The update process is BAND driven - the catalog has a separate file for each band, and the largest band can be wholly loaded into available RAM, so the method I have adopted is to process a set of batch files (currently 64) in parallel, loading/updating each band in sequence. (The update process is probably sub-optimal, and I am still trying to improve it, but optimising IO-bound processes is a tricky proposition, particularly so on Windows).
Currently one update pass takes about 3-4 hours. For a database that is effectively 420Gb, that's probably reasonable enough. Unfortunately the process takes much longer when worker processes are running. Currently the workers are doing lots of IO themselves, and this seems to seriously affect the time taken for the update process to write the new band contents. I'm working on a new worker process that will use much less IO, but meanwhile I have to stop the workers whenever I want to do an update.

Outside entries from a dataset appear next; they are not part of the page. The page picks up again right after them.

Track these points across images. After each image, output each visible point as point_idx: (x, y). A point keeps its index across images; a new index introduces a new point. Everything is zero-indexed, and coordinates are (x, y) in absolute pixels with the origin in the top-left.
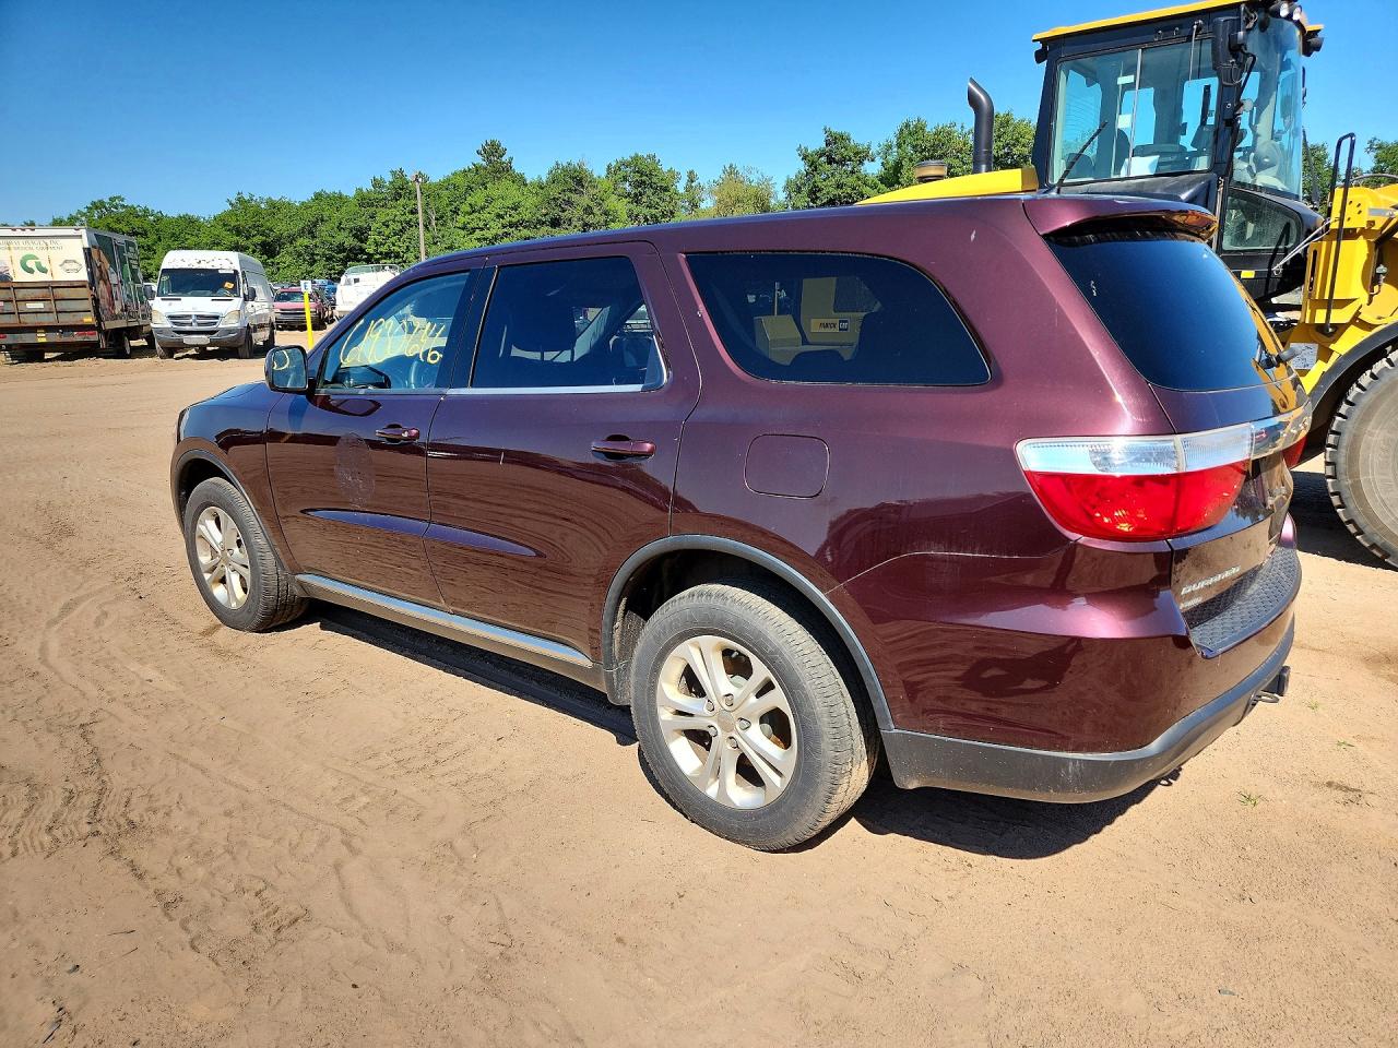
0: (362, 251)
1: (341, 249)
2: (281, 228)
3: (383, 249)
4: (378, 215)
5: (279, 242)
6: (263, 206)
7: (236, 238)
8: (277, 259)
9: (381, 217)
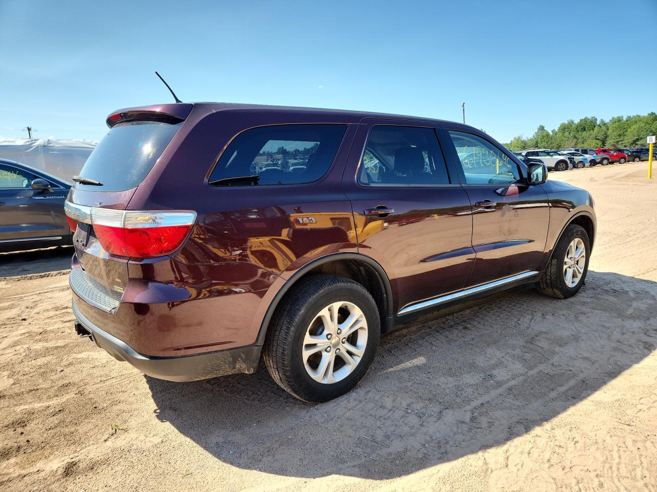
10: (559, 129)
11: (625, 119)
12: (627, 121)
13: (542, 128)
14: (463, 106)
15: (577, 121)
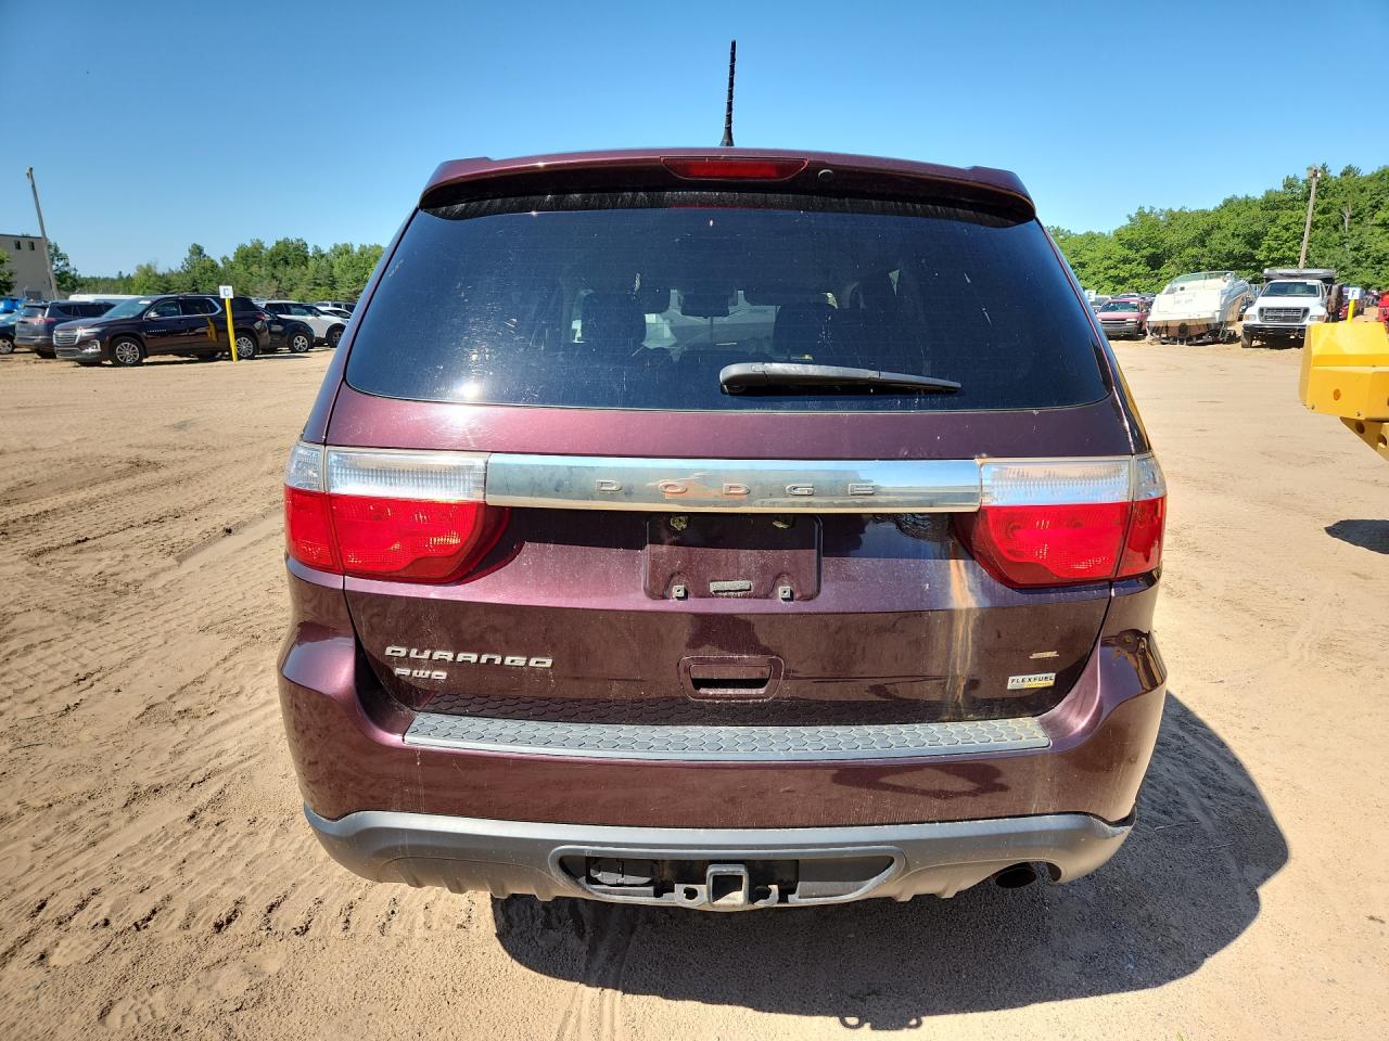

Nevertheless, despite these problems I am getting yields of 100 million new grids identified each day (initially it was around 150 million), and at the last update had found 20C puzzles for
2.27 billion grids (41.5%).
A batch set (64 batches) typically has up to 300 million grids, of which on average 230 million are distinct within the set. The workers, happily, deliver mostly distinct grids wrt each other.
The net yield at update time for a batch set is currently 45%. But this is coming down with each set, of course. 5 days ago (7 sets) it was 67%.